The bombshell article of the week is from Alex Russell of Google/Chrome. Alex has long been super critical of Apple, particularly about how there is literally no option to run any other browser than Safari on iOS. This article isn’t just fist-waving about that, but a dissertation accusing Apple of real harm to the web platform by sluggish progress on Safari and a no-web-apps App Store.
Apple’s iOS browser (Safari) and engine (WebKit) are uniquely under-powered. Consistent delays in the delivery of important features ensure the web can never be a credible alternative to its proprietary tools and App Store.
I appreciate Alex’s take here. It gives credit where credit is due, it places blame where it feels most fair to place it, and brings data to a complex conversation that deserves it. It’s hard not to get through the article and think that the web would be in a better place should Apple…
- Allow alternative browsers on iOS
- Allow web apps in the App Store
- Move faster with web platform features in Safari
Taking them one at a time…
- Do I want this? Yes. It seems reasonable that my $1,000 extremely powerful computer phone should be able to run whatever browser I want, particularly one from a company that makes a really good one and very much wants to ship it on my phone. In reality, I’m sure the complications around this are far beyond my understanding. I always think about that Chrome update that literally broke macOS. Could that happen on iOS? While lack of features might abstractly make for unhappy customers, a bricked phone very directly makes for unhappy customers. I suspect it more boils down to the fact that Google is an advertising company that innovates on tracking technology and Apple is a hardware company that innovates on privacy. That’s a rock-and-hard-place situation and this browser situation is one of the consequences.
- Do I want this? Yes. I don’t even know how to make native apps aside from software that turns web apps into native apps with magic. If web apps could go in the Apple App Store, it opens the door for people like me (and there are a lot of me). In reality, I’m sure the complications around this are far beyond my understanding. Is quality control harder? I gotta imagine it is. Is security harder to lock down? I gotta imagine it is. Are customers clamoring for it? I’m not sure I hear them very loudly. People do have a choice, as well: iOS is only 15% of the phone market. If you want an alternative browser and an alternative app store, you can have it.

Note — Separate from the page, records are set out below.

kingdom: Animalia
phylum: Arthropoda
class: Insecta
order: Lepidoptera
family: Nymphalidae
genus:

- Do I want this? Yes. Heck, we celebrate little wins that Safari ships. I certainly don’t want to wait years for every clearly-useful feature. It will be interesting to measure the time for
contain
and container queries. That one looms large for me as I want to use it as soon as possible, without polyfills, once it stabilizes. I know the joke goes that “Safari is the new IE” but I don’t tend to feel that day-to-day in my typical web dev work. I feel like I can ship extremely capable websites to all browsers, including Safari, and not worry terribly much about Safari being a second-class experience. (I don’t make games or VR/AR experiences, though.) I’m honestly more worried about Firefox here. Apple and Google have more money than God. It’s Mozilla I worry about being DDoS’d with web-feature onslaught, although to be fair, they seem to be doing fine at the moment.
As far as Safari-behind-ness goes, I think more about the DevTools than I do web platform features.
There is the Apple-is-restrictive angle (fair enough), but also the Apple-is-slow angle here. Slow is a relative term. Slow compared to what? Slow compared to Chrome. Which begs the question: why does Chrome get to dictate the exact speed of the web? I always think of Dave’s “Slow, like brisket.”
There’s a lot of value in slow thinking. You use the non-lizard side of your brain. You make more deliberate decisions. You prioritize design over instant gratification. You can check your gut instincts and validate your hypothesis before incurring mountains of technical debt.
I think just enough iteration before a release produces better products. Because once it’s out, it’s out. There’s no turning back or major API changes.
Maybe a slower-moving web is frustrating sometimes, but does it mean we get a better one in the end? My baby bear brain tells me there is a just right somewhere in the middle.